WHAT THE TASK ASKS: Set down the stretch of the material from its start through the line containing "<instances>", both ends included, copying each line exactly.

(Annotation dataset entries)
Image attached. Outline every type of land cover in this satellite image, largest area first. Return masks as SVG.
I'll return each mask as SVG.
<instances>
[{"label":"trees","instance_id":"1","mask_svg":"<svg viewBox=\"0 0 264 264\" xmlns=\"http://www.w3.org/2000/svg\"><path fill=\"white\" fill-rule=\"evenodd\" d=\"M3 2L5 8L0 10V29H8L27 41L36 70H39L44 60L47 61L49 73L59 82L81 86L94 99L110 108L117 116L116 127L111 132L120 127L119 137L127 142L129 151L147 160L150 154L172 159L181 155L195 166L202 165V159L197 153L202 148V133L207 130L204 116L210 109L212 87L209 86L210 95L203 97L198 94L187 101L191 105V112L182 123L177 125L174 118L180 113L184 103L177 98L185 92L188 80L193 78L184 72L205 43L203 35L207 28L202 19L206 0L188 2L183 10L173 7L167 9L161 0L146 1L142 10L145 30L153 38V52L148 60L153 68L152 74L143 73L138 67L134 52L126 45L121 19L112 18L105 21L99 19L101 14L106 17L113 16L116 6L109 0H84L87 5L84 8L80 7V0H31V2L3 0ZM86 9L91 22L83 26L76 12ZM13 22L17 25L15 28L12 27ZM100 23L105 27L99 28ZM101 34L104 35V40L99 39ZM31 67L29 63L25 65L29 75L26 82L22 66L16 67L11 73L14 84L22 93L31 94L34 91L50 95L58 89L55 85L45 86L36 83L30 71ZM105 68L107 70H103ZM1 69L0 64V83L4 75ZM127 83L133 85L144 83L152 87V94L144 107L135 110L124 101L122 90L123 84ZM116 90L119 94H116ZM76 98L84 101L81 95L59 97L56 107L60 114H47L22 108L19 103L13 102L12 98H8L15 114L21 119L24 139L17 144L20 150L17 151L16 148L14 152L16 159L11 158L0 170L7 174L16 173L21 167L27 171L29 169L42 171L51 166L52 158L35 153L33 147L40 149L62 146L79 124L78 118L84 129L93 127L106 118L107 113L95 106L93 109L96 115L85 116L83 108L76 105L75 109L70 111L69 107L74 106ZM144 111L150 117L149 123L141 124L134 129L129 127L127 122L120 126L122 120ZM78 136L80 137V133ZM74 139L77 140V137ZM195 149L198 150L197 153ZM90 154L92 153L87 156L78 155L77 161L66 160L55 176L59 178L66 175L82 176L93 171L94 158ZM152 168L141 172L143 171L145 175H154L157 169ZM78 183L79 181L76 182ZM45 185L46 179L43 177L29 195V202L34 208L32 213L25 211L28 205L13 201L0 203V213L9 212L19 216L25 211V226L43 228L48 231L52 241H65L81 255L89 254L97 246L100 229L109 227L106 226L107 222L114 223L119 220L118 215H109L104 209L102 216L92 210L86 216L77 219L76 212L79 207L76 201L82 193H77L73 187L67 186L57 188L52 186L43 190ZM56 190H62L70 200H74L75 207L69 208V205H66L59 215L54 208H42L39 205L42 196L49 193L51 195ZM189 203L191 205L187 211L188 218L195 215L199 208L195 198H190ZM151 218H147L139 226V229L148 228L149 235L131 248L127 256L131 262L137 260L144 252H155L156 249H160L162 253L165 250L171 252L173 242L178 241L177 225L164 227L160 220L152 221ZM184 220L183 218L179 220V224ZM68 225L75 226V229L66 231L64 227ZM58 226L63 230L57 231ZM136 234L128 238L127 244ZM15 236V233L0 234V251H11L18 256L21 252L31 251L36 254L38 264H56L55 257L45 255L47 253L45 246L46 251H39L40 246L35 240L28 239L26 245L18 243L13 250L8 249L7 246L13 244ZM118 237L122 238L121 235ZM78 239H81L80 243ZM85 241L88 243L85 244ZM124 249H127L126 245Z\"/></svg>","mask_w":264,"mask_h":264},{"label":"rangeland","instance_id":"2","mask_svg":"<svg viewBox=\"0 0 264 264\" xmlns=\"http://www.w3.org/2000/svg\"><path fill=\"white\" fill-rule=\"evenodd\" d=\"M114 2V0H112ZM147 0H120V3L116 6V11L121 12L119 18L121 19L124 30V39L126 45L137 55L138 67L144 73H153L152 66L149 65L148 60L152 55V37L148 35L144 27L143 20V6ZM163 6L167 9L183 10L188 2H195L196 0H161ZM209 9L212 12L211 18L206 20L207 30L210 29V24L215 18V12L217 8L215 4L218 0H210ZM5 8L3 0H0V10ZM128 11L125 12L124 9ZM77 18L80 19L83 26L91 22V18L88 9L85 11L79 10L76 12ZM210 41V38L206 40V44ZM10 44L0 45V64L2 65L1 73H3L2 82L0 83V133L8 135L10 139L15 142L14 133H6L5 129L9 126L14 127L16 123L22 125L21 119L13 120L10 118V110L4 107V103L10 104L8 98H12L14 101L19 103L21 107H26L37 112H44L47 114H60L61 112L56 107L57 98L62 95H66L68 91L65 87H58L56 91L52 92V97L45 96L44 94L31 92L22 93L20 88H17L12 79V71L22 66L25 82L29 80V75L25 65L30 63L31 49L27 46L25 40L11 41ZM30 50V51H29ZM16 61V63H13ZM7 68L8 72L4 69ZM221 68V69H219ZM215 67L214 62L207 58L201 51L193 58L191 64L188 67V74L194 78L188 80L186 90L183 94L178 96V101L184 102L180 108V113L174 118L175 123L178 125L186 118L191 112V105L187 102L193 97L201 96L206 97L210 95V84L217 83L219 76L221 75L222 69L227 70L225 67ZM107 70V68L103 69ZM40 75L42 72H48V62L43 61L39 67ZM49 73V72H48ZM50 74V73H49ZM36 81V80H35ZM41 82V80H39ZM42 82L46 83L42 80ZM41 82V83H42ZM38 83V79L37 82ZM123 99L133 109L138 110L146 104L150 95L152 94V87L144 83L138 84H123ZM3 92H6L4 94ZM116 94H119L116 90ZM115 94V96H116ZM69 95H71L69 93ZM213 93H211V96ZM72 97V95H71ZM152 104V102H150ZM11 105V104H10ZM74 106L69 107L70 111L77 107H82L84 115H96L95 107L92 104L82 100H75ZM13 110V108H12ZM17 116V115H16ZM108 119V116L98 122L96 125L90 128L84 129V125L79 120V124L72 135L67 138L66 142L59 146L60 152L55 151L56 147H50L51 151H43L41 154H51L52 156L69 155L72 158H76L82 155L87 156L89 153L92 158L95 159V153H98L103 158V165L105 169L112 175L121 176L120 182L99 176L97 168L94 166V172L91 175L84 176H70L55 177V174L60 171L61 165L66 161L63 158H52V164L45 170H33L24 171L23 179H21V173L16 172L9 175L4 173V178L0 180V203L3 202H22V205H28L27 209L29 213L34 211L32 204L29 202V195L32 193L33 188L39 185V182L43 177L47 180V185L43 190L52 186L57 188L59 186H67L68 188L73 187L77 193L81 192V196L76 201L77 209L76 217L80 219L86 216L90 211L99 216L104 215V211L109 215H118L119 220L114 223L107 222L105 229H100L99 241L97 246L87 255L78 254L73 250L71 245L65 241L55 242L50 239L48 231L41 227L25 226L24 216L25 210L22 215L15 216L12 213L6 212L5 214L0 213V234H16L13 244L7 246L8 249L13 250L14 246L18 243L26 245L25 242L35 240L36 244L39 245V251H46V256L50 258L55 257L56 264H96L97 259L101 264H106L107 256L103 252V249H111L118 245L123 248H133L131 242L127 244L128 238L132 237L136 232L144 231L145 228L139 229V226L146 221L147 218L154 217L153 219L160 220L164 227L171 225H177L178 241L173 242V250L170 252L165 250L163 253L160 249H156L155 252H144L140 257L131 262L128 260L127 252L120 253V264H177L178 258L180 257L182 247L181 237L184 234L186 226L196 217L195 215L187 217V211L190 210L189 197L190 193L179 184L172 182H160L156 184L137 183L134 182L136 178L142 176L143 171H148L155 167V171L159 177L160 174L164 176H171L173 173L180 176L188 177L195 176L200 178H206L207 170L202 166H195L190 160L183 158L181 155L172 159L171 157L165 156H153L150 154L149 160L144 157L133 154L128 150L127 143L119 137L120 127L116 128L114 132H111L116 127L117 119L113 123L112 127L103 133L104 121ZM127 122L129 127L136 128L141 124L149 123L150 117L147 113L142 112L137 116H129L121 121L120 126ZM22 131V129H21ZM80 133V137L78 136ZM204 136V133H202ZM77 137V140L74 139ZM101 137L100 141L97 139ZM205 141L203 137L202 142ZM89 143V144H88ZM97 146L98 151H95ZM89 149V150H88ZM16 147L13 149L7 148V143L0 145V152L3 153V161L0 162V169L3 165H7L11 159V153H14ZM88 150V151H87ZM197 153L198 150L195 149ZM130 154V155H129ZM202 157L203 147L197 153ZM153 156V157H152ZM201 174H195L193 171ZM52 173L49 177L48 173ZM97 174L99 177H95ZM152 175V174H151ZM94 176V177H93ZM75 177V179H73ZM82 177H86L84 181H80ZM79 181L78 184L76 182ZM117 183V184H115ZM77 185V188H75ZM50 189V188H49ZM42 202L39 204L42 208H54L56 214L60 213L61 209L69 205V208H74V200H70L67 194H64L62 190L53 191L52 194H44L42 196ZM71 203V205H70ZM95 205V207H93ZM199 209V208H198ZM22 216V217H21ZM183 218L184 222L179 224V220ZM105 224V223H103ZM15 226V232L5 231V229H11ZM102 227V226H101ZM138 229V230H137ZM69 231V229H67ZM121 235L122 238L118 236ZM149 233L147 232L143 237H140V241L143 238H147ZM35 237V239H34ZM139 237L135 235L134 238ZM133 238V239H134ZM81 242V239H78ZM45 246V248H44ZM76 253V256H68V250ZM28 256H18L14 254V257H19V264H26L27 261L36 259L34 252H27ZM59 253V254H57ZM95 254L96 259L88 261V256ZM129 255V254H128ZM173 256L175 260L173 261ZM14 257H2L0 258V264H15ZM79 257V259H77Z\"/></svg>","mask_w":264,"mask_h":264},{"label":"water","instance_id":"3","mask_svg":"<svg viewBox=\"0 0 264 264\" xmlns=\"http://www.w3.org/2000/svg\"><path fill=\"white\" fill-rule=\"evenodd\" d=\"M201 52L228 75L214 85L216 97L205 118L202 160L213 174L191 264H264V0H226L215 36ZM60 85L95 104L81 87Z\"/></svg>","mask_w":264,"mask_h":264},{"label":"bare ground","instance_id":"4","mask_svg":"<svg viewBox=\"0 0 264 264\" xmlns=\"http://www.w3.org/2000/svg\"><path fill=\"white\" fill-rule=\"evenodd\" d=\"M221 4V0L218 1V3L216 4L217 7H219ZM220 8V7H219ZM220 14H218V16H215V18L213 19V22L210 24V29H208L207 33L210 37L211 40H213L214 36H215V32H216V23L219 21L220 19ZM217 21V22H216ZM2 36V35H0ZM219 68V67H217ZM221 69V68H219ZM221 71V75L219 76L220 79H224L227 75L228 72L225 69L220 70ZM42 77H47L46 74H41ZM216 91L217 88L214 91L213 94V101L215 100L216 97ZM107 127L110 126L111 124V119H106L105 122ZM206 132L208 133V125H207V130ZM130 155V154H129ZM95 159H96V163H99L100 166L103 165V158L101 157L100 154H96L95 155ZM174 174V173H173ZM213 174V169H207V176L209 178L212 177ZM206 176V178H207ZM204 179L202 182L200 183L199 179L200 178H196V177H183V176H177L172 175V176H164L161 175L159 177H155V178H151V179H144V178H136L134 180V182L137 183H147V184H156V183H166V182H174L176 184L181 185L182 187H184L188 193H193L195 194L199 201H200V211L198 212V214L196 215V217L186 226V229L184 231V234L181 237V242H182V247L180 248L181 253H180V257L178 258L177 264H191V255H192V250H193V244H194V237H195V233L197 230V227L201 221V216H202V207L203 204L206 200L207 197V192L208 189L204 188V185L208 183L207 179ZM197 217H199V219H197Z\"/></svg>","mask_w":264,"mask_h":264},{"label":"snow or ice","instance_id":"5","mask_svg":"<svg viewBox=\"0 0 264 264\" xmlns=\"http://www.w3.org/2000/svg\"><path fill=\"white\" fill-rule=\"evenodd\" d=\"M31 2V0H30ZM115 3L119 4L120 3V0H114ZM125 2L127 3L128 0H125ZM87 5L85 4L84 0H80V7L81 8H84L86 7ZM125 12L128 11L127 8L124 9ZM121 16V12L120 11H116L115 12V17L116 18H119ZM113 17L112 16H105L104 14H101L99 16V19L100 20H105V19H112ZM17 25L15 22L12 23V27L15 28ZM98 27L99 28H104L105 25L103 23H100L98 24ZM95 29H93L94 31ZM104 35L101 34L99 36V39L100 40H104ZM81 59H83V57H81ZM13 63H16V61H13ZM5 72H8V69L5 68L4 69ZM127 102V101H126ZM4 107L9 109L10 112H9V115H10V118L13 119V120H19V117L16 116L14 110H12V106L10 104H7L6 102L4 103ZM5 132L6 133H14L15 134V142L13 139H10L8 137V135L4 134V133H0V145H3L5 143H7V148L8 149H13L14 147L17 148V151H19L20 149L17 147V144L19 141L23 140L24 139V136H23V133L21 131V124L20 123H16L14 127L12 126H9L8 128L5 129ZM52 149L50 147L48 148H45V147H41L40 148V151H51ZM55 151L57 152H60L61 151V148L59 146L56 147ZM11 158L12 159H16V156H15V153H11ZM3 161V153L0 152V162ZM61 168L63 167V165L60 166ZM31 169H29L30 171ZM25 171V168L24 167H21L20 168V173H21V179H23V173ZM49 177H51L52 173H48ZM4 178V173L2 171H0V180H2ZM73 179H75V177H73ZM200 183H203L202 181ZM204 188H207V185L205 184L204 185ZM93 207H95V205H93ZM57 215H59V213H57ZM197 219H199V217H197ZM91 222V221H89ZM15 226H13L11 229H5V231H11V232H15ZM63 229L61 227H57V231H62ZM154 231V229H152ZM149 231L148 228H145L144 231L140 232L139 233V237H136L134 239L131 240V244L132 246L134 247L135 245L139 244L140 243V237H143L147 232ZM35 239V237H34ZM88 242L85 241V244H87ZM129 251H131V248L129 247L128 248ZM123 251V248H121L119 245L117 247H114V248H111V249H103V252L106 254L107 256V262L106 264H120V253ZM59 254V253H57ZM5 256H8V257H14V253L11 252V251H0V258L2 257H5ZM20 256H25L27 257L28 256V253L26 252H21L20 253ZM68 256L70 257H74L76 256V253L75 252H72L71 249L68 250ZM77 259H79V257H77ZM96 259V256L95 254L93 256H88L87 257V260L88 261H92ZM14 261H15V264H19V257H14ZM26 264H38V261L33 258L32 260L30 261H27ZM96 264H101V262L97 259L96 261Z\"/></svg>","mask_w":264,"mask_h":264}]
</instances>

EXERCISE SOLUTION:
Image attached. Outline every type of land cover in this satellite image, largest area first. Return masks as SVG.
I'll return each mask as SVG.
<instances>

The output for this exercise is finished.